Через некоторое время Твардовского сняли. Бывшие «новомирские» авторы написали письмо не помню кому с обещанием бойкотировать новую редакцию. Письмо приносили и мне. Я отказался его подписать – мне бойкотировать было нечего. Я и в том «Новом мире» был уже автором нежелательным. И при новом составе редакции мне в журнале печататься не грозило, даже если бы я захотел быть штрейкбрехером. (Так с тех пор я и остался в «Новом мире» персоной нон грата вплоть до нынешних дней в 2000 году, когда пишу эти записки.)
Вскоре подошло шестидесятилетие Твардовского. Опала его выразилась в том, что вместо «Гертруды» (звания Героя Социалистического Труда) ему дали всего лишь орден Ленина. Хотя у начальства колебания еще были. Был слух, что тогдашний начальник советских писателей Константин Воронков (сколько уже забытых, а в свое время облеченных властью ничтожеств руководили советской литературой!) сказал Твардовскому, что, если бы тот вел себя осмотрительней, ему бы дали «Героя». На что Твардовский с дозволенной ему по чину дерзостью будто бы ответил: «Никогда не знал, что Героя дают за трусость». На самом деле он это знал. Орденами «за труд» всегда вознаграждалась близость к начальству.
Свой юбилей Твардовский отмечал на даче в кругу коллег по «Новому миру». Я послал ему телеграмму. Помню, мучился, ее сочиняя, ничего не придумал, кроме пожеланий здоровья и творческих успехов. Подписался «бывший автор бывшего „Нового мира“. Мне рассказывали, что телеграмма была зачитана вслух с полным уважением к автору.
Некоторое время спустя, заехав к Тендрякову, я застал у него А.Т. Он выглядел нездоровым и, насколько мне помнится, хромал и ходил с палкой. Ко мне отнесся с уже неожиданной для меня теплотой. Я спросил, как его дела. Он мне ответил: а что мои дела? Я пенсионер. Но при том все-таки государственный поэт, мне лично никто ничего плохого не сделает. А вот вас ждут серьезные испытания. Настают времена, когда надо уметь прогибаться. А вы этого, кажется, не умеете. Тут же стал довольно зло ругать Солженицына за то, что действует, считаясь только со своими собственными интересами, и за то, что отрастил бороду. Рассказывал, что недавно его «вызвал» к себе работник ЦК Павленок (еще одно забытое ничтожество, которое не ехало само, не приглашало, а вызывало к себе), спрашивал, как здоровье и настроение. Твардовский ответил, что здоровье по возрасту, а настроение… «Вы, кажется, белорус? – спросил он Павленка. – Так вот, как говорят в Белоруссии, „пережили лето гарачее, переживем и говно собачее“.

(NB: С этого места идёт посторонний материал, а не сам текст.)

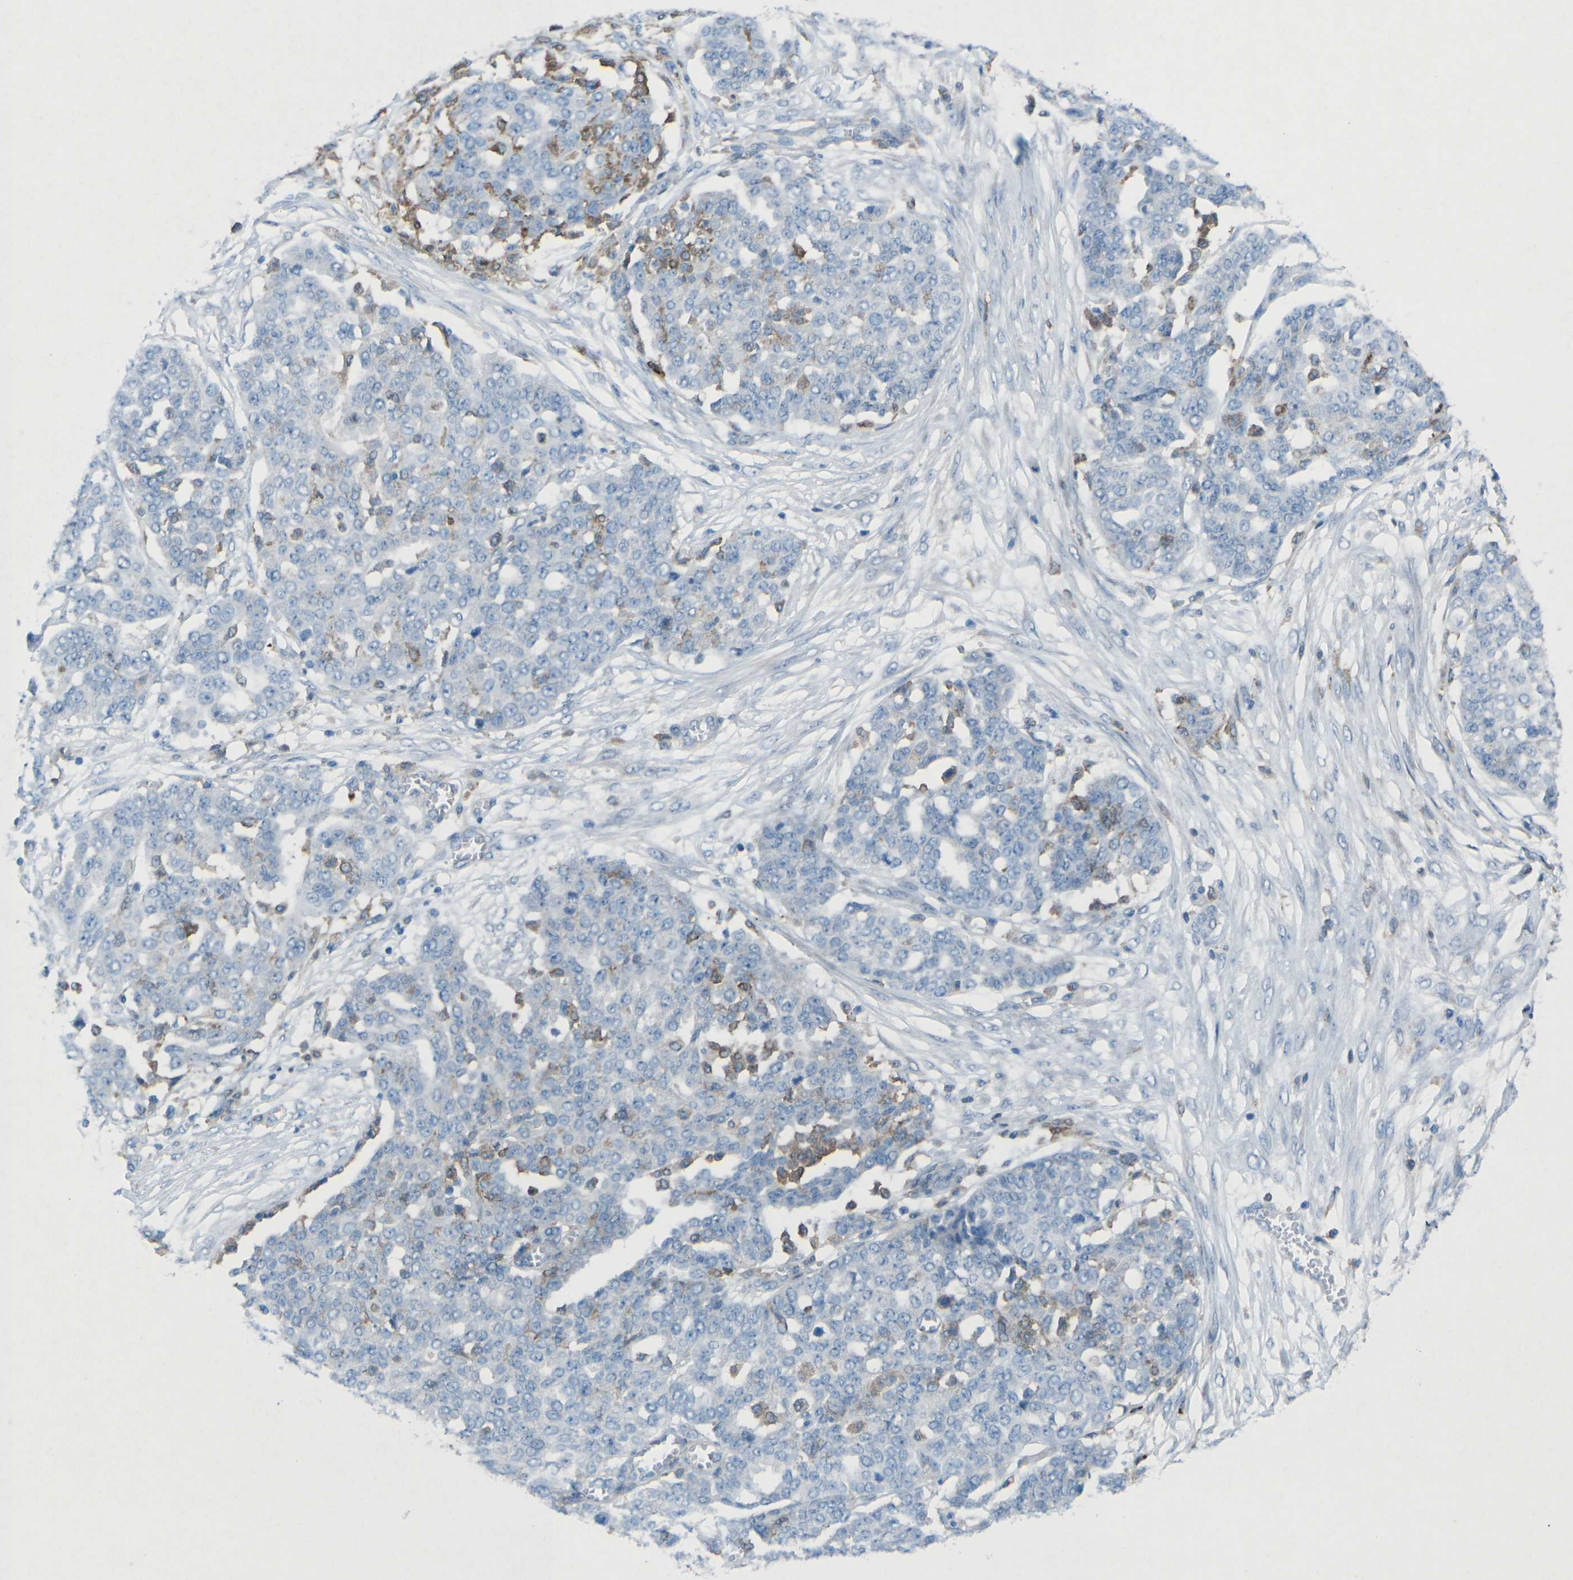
{"staining": {"intensity": "negative", "quantity": "none", "location": "none"}, "tissue": "ovarian cancer", "cell_type": "Tumor cells", "image_type": "cancer", "snomed": [{"axis": "morphology", "description": "Cystadenocarcinoma, serous, NOS"}, {"axis": "topography", "description": "Soft tissue"}, {"axis": "topography", "description": "Ovary"}], "caption": "High power microscopy micrograph of an IHC image of serous cystadenocarcinoma (ovarian), revealing no significant positivity in tumor cells. (DAB (3,3'-diaminobenzidine) immunohistochemistry (IHC), high magnification).", "gene": "STK11", "patient": {"sex": "female", "age": 57}}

Но говна собачьего пережить ему не пришлось. Вскоре у него был обнаружен рак (кажется, легкого), на фоне рака случился инсульт, его тяжело лечили, но он был уже безнадежен. Как-то мы с Виктором Некрасовым приехали к Тендрякову и от него пошли втроем к А.Т. Нас встретила Мария Илларионовна, которая просила ни о чем серьезном не говорить и долго не задерживаться. Твардовский так похудел, что узнать его было почти невозможно. О своем диагнозе он, кажется, не знал. У нас тогда раковым больным всегда врали до конца, что они больны чем-то другим, излечимым. И странно (загадка человеческой психики), что больные охотно принимали эту ложь. Мы трое о чем-то говорили бодрыми голосами, он слушал, загадочно улыбался, но я не знаю, понимал ли он при этом что-нибудь. Только под конец в ответ на что-то, а может быть, даже и невпопад сказал почему-то раздраженно и по слогам: не и-ме-ю по-ня-ти-я. Все время курил свои «Ароматные», кашлял и сплевывал мокроту в баночку из-под майонеза. На его похоронах я почему-то не был.